WHAT THE TASK ASKS => Don't include any picture when you restate the data word for word.

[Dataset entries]
'''

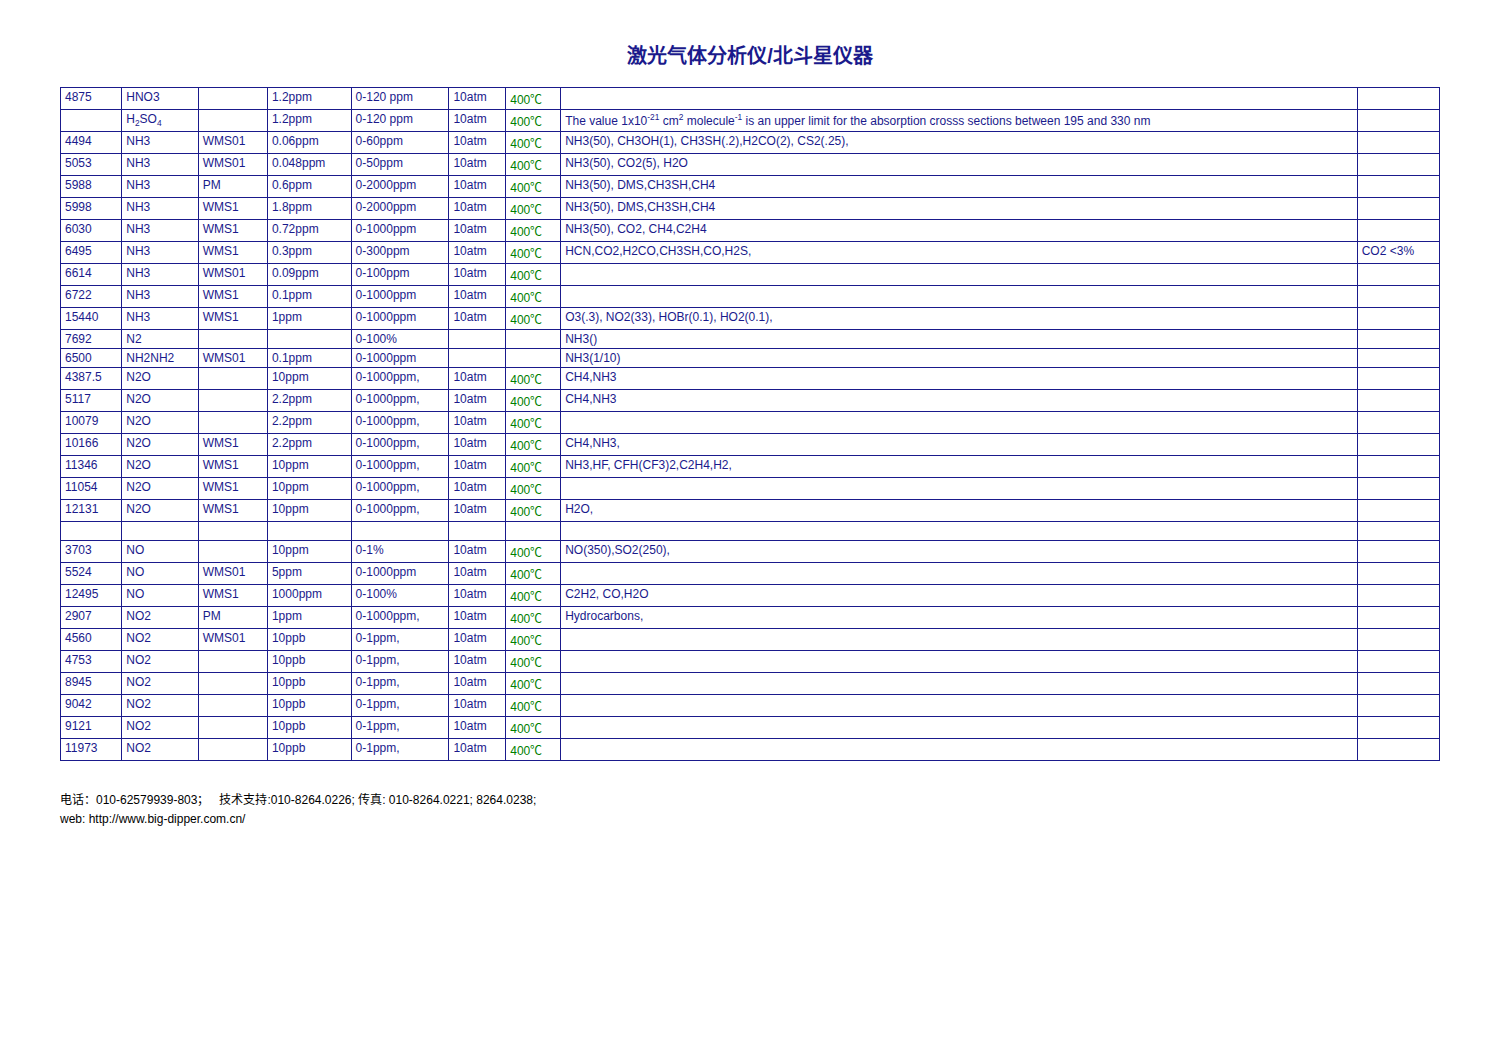激光气体分析仪/北斗星仪器
| 4875 | HNO3 | | 1.2ppm | 0-120 ppm | 10atm | 400℃ | | |
| | H 2 SO 4 | | 1.2ppm | 0-120 ppm | 10atm | 400℃ | The value 1x10 -21 cm 2 molecule -1 is an upper limit for the absorption crosss sections between 195 and 330 nm | |
| 4494 | NH3 | WMS01 | 0.06ppm | 0-60ppm | 10atm | 400℃ | NH3(50), CH3OH(1), CH3SH(.2),H2CO(2), CS2(.25), | |
| 5053 | NH3 | WMS01 | 0.048ppm | 0-50ppm | 10atm | 400℃ | NH3(50), CO2(5), H2O | |
| 5988 | NH3 | PM | 0.6ppm | 0-2000ppm | 10atm | 400℃ | NH3(50), DMS,CH3SH,CH4 | |
| 5998 | NH3 | WMS1 | 1.8ppm | 0-2000ppm | 10atm | 400℃ | NH3(50), DMS,CH3SH,CH4 | |
| 6030 | NH3 | WMS1 | 0.72ppm | 0-1000ppm | 10atm | 400℃ | NH3(50), CO2, CH4,C2H4 | |
| 6495 | NH3 | WMS1 | 0.3ppm | 0-300ppm | 10atm | 400℃ | HCN,CO2,H2CO,CH3SH,CO,H2S, | CO2 <3% |
| 6614 | NH3 | WMS01 | 0.09ppm | 0-100ppm | 10atm | 400℃ | | |
| 6722 | NH3 | WMS1 | 0.1ppm | 0-1000ppm | 10atm | 400℃ | | |
| 15440 | NH3 | WMS1 | 1ppm | 0-1000ppm | 10atm | 400℃ | O3(.3), NO2(33), HOBr(0.1), HO2(0.1), | |
| 7692 | N2 | | | 0-100% | | | NH3() | |
| 6500 | NH2NH2 | WMS01 | 0.1ppm | 0-1000ppm | | | NH3(1/10) | |
| 4387.5 | N2O | | 10ppm | 0-1000ppm, | 10atm | 400℃ | CH4,NH3 | |
| 5117 | N2O | | 2.2ppm | 0-1000ppm, | 10atm | 400℃ | CH4,NH3 | |
| 10079 | N2O | | 2.2ppm | 0-1000ppm, | 10atm | 400℃ | | |
| 10166 | N2O | WMS1 | 2.2ppm | 0-1000ppm, | 10atm | 400℃ | CH4,NH3, | |
| 11346 | N2O | WMS1 | 10ppm | 0-1000ppm, | 10atm | 400℃ | NH3,HF, CFH(CF3)2,C2H4,H2, | |
| 11054 | N2O | WMS1 | 10ppm | 0-1000ppm, | 10atm | 400℃ | | |
| 12131 | N2O | WMS1 | 10ppm | 0-1000ppm, | 10atm | 400℃ | H2O, | |
| 3703 | NO | | 10ppm | 0-1% | 10atm | 400℃ | NO(350),SO2(250), | |
| 5524 | NO | WMS01 | 5ppm | 0-1000ppm | 10atm | 400℃ | | |
| 12495 | NO | WMS1 | 1000ppm | 0-100% | 10atm | 400℃ | C2H2, CO,H2O | |
| 2907 | NO2 | PM | 1ppm | 0-1000ppm, | 10atm | 400℃ | Hydrocarbons, | |
| 4560 | NO2 | WMS01 | 10ppb | 0-1ppm, | 10atm | 400℃ | | |
| 4753 | NO2 | | 10ppb | 0-1ppm, | 10atm | 400℃ | | |
| 8945 | NO2 | | 10ppb | 0-1ppm, | 10atm | 400℃ | | |
| 9042 | NO2 | | 10ppb | 0-1ppm, | 10atm | 400℃ | | |
| 9121 | NO2 | | 10ppb | 0-1ppm, | 10atm | 400℃ | | |
| 11973 | NO2 | | 10ppb | 0-1ppm, | 10atm | 400℃ | | |
电话：010-62579939-803； 技术支持:010-8264.0226; 传真: 010-8264.0221; 8264.0238;
web: http://www.big-dipper.com.cn/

'''

SOLVED PROBLEM =>
激光气体分析仪/北斗星仪器
| 4875 | HNO3 | | 1.2ppm | 0-120 ppm | 10atm | 400℃ | | |
| | H 2 SO 4 | | 1.2ppm | 0-120 ppm | 10atm | 400℃ | The value 1x10 -21 cm 2 molecule -1 is an upper limit for the absorption crosss sections between 195 and 330 nm | |
| 4494 | NH3 | WMS01 | 0.06ppm | 0-60ppm | 10atm | 400℃ | NH3(50), CH3OH(1), CH3SH(.2),H2CO(2), CS2(.25), | |
| 5053 | NH3 | WMS01 | 0.048ppm | 0-50ppm | 10atm | 400℃ | NH3(50), CO2(5), H2O | |
| 5988 | NH3 | PM | 0.6ppm | 0-2000ppm | 10atm | 400℃ | NH3(50), DMS,CH3SH,CH4 | |
| 5998 | NH3 | WMS1 | 1.8ppm | 0-2000ppm | 10atm | 400℃ | NH3(50), DMS,CH3SH,CH4 | |
| 6030 | NH3 | WMS1 | 0.72ppm | 0-1000ppm | 10atm | 400℃ | NH3(50), CO2, CH4,C2H4 | |
| 6495 | NH3 | WMS1 | 0.3ppm | 0-300ppm | 10atm | 400℃ | HCN,CO2,H2CO,CH3SH,CO,H2S, | CO2 <3% |
| 6614 | NH3 | WMS01 | 0.09ppm | 0-100ppm | 10atm | 400℃ | | |
| 6722 | NH3 | WMS1 | 0.1ppm | 0-1000ppm | 10atm | 400℃ | | |
| 15440 | NH3 | WMS1 | 1ppm | 0-1000ppm | 10atm | 400℃ | O3(.3), NO2(33), HOBr(0.1), HO2(0.1), | |
| 7692 | N2 | | | 0-100% | | | NH3() | |
| 6500 | NH2NH2 | WMS01 | 0.1ppm | 0-1000ppm | | | NH3(1/10) | |
| 4387.5 | N2O | | 10ppm | 0-1000ppm, | 10atm | 400℃ | CH4,NH3 | |
| 5117 | N2O | | 2.2ppm | 0-1000ppm, | 10atm | 400℃ | CH4,NH3 | |
| 10079 | N2O | | 2.2ppm | 0-1000ppm, | 10atm | 400℃ | | |
| 10166 | N2O | WMS1 | 2.2ppm | 0-1000ppm, | 10atm | 400℃ | CH4,NH3, | |
| 11346 | N2O | WMS1 | 10ppm | 0-1000ppm, | 10atm | 400℃ | NH3,HF, CFH(CF3)2,C2H4,H2, | |
| 11054 | N2O | WMS1 | 10ppm | 0-1000ppm, | 10atm | 400℃ | | |
| 12131 | N2O | WMS1 | 10ppm | 0-1000ppm, | 10atm | 400℃ | H2O, | |
| 3703 | NO | | 10ppm | 0-1% | 10atm | 400℃ | NO(350),SO2(250), | |
| 5524 | NO | WMS01 | 5ppm | 0-1000ppm | 10atm | 400℃ | | |
| 12495 | NO | WMS1 | 1000ppm | 0-100% | 10atm | 400℃ | C2H2, CO,H2O | |
| 2907 | NO2 | PM | 1ppm | 0-1000ppm, | 10atm | 400℃ | Hydrocarbons, | |
| 4560 | NO2 | WMS01 | 10ppb | 0-1ppm, | 10atm | 400℃ | | |
| 4753 | NO2 | | 10ppb | 0-1ppm, | 10atm | 400℃ | | |
| 8945 | NO2 | | 10ppb | 0-1ppm, | 10atm | 400℃ | | |
| 9042 | NO2 | | 10ppb | 0-1ppm, | 10atm | 400℃ | | |
| 9121 | NO2 | | 10ppb | 0-1ppm, | 10atm | 400℃ | | |
| 11973 | NO2 | | 10ppb | 0-1ppm, | 10atm | 400℃ | | |
电话：010-62579939-803； 技术支持:010-8264.0226; 传真: 010-8264.0221; 8264.0238;
web: http://www.big-dipper.com.cn/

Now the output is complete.